臨床経過:55歳に検診で糖尿病を指摘され,近医で経口剤を処方される.
66歳で脳梗塞を起こし,左不全片麻痺を残す.72歳時,類天疱瘡が出現し,プレドニンが開始となり,血糖コントロール悪化したために,ヒューマリンNインスリン朝12単位開始となる.この時,痴呆と診断される.80歳時,類天疱瘡に対するプレドニン増量を契機に非ケトン性高浸透圧性昏睡(血糖680 mg/dL)を起こし入院し,治療後に,ノボレット50 Rインスリン12-0-6単位で,施設に退院となる.その後,プレドニンが中止となり,約3カ月後に夜間に興奮状態やせん妄が起こり,低血糖発作を繰り返すために紹介され,当センターを紹介され入院となる.

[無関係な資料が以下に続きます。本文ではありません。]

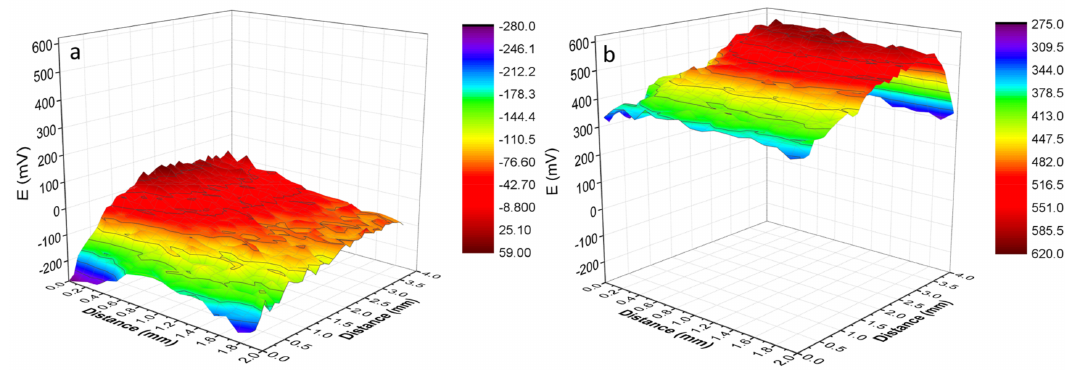
Figure 7. Scanning Kelvin probe (SKP) surface potential maps of Ni–P ( a ) and Ni–P–G ( b ) in an area of 2 mm × 4 mm exposed to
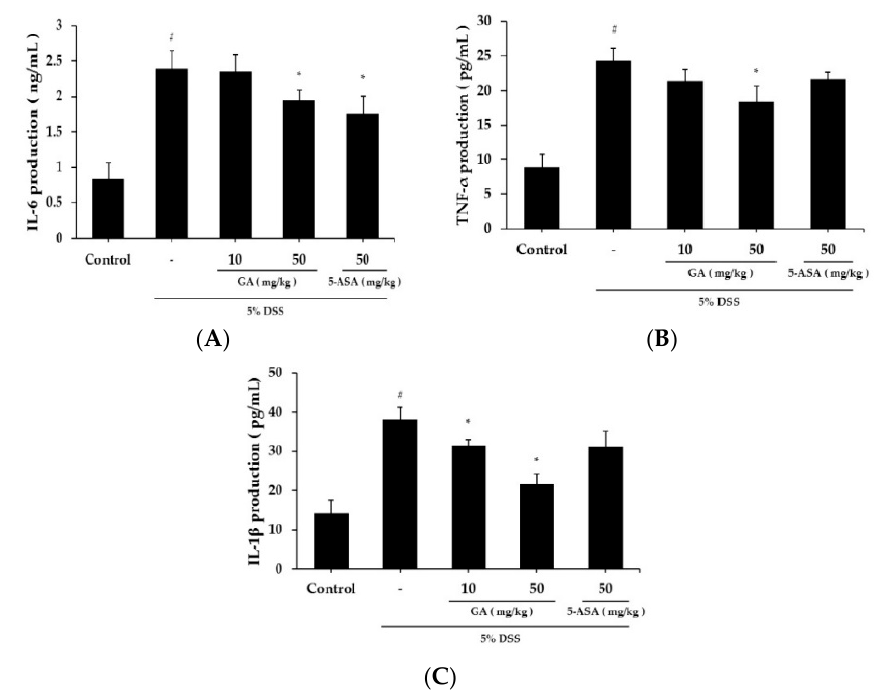
Figure 3. Effects of inflammatory cytokines levels in DSS-induced UC. ( A ) IL-6 production in mouse serum at day 10; ( B ) TNF- α production in mouse serum at day 10; ( C ) IL-1 β production in mouse serum at day 10. Values represent mean ± S.E.M. ( n = 6). Data were analyzed by Student’s t -test ( # p < 0.05 vs. control and * p < 0.05 vs. DSS alone).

入院時身体所見:身長141 cm,体重33 kg,MMSE(ミニメンタルテスト)10点で失見当識,記銘力障害が著しく,暴言など介護に対する抵抗など精神症状がある.胸部は心肺とも特記すべきことなし.頸部に雑音を聴取.両下肢の深部反射消失し,知覚鈍麻もあり.膝関節,足関節の拘縮のために,歩行はできないが,座位保持は可能.
入院時検査所見:食後血糖222 mg/dL,HbA1C 5.8%.
入院後経過:1,360 kcalの食事療法とノボレットRインスリン6-4-4単位の1日3回注射法に変更後,低血糖発作は消失し,3週間後には朝食前血糖は150~158 mg/dL,昼前血糖は118~151 mg/dL,夕前血糖は103~167 mg/dLと血糖コントロール安定し,施設に退院となり,現在HbA1Cは7.0%である.